Cabrera-Rego Julio Oscar, Navarro-Despaigne Daisy, Staroushik-Morel Liudmila, Díaz-Reyes Karel, Lima-Martínez Marcos M, Iacobellis Gianluca
Coronary Intensive Care Unit, Hospital Manuel Fajardo, Havana, Cuba.
Investigation Department, National Institute of Endocrinology, Havana, Cuba.
Clin Investig Arterioscler. 2018 Jan-Feb;30(1):21-27. doi: 10.1016/j.arteri.2017.07.006. Epub 2017 Sep 19.
Menopausal transition is critical for the development of early, subclinical vascular damage. Multiple factors, such as atherosclerosis, increased epicardial fat, and endothelial dysfunction can play a role. Hence, the objective of this study was the comparison of epicardial adipose tissue and carotid intima media thickness in order to establish the best predictor of carotid stiffness in middle-aged women with endothelial dysfunction.
A total of 43 healthy women aged 40-59 years old with endothelial dysfunction previously demonstrated by flow mediated dilation were recruited to have anthropometric, biochemical, hormonal and ultrasound determinations of carotid intima media thickness and epicardial fat thickness.
Carotid arterial stiffness parameters (local pulse wave velocity [4.7±0.7 vs 4.8±0.5 vs 5.6±0.5m/s, respectively, p<0.001], pressure strain elastic modulus [55.2±13.4 vs 59.2±11.8 vs 81.9±15.6kPa, respectively, p<0.001], arterial stiffness index β [4.4±1.4 vs 5.0±1.1 vs 6.4±1.3, respectively, p<0.001]) and epicardial fat thickness (2.98±1.4 vs 3.28±1.9 vs 4.70±1.0mm, respectively, p=0.007) showed a significant and proportional increase in the group of late post-menopausal women when compared to early post-menopausal and pre-menopausal groups, respectively. Among body fat markers, epicardial fat was the strongest predictor of local pulse wave velocity, independent of age.
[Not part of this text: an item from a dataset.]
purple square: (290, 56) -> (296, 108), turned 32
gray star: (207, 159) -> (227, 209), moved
In menopausal women with endothelial dysfunction, menopausal transition is associated with increased carotid arterial stiffness and epicardial fat thickness, independent of age. Ultrasound measured epicardial fat was a better independent predictor of arterial stiffness than carotid intima media thickness in these women.
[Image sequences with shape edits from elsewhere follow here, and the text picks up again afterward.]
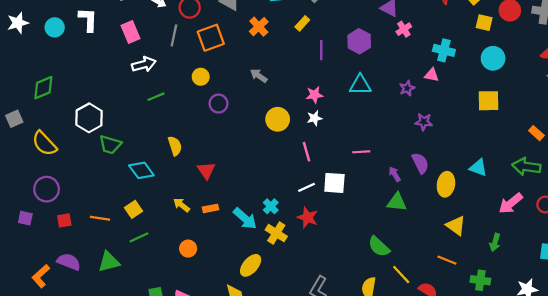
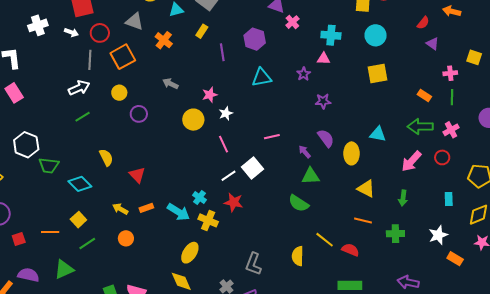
pink rectangle: (130, 32) -> (14, 93), moved
white arrow: (144, 64) -> (79, 88), moved
pink star: (314, 95) -> (210, 95), moved
white square: (334, 183) -> (253, 168), turned -35
green semicircle: (379, 247) -> (299, 203), moved
orange circle: (188, 249) -> (126, 238), moved

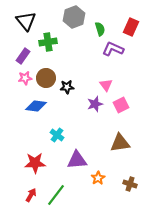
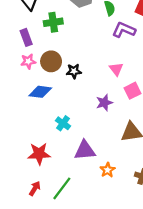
purple rectangle: (23, 56) -> (26, 37), turned -56
purple star: (95, 104) -> (104, 103), moved

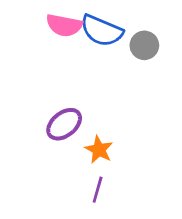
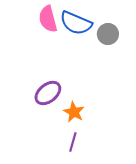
pink semicircle: (64, 25) -> (48, 19), turned 64

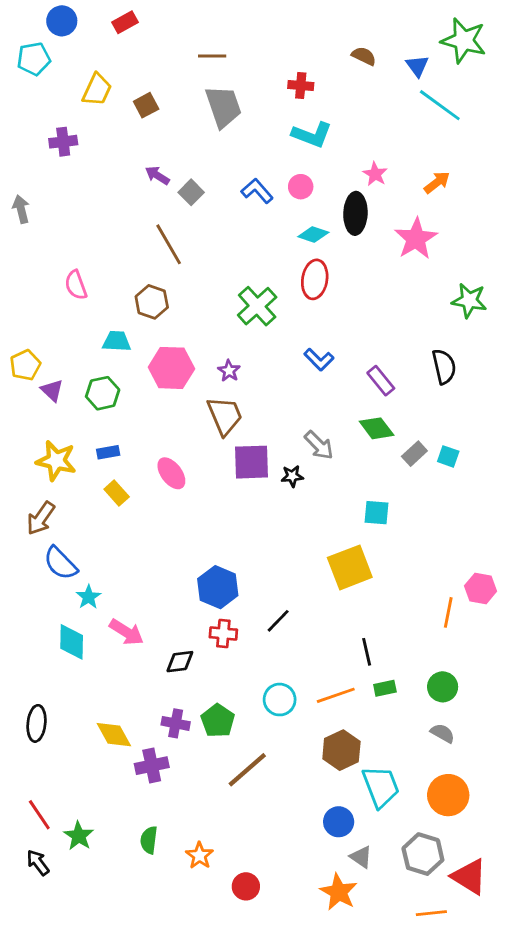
围绝经期过渡对于早期亚临床血管损伤的发展至关重要。多种因素,如动脉粥样硬化、心外膜脂肪增加和内皮功能障碍都可能起作用。因此,本研究的目的是比较心外膜脂肪组织和颈动脉内膜中层厚度,以确定内皮功能障碍的中年女性颈动脉僵硬度的最佳预测指标。
共招募了43名年龄在40 - 59岁之间、先前通过血流介导的血管舒张证明存在内皮功能障碍的健康女性,进行人体测量、生化、激素检测以及颈动脉内膜中层厚度和心外膜脂肪厚度的超声测定。
与绝经后早期和绝经前组相比,绝经后期女性组的颈动脉僵硬度参数(局部脉搏波速度分别为4.7±0.7 vs 4.8±0.5 vs 5.6±0.5m/s,p<0.001;压力应变弹性模量分别为55.2±13.4 vs 59.2±11.8 vs 81.9±15.6kPa,p<0.001;动脉僵硬度指数β分别为4.4±1.4 vs 5.0±1.1 vs 6.4±1.3,p<0.001)和心外膜脂肪厚度(分别为2.98±1.4 vs 3.28±1.9 vs 4.70±1.0mm,p = 0.007)均呈现显著且成比例的增加。在身体脂肪标志物中,心外膜脂肪是局部脉搏波速度最强的预测指标,不受年龄影响。
在内皮功能障碍的绝经女性中,围绝经期过渡与颈动脉僵硬度增加和心外膜脂肪厚度增加相关,不受年龄影响。在这些女性中,超声测量的心外膜脂肪比颈动脉内膜中层厚度是更好的动脉僵硬度独立预测指标。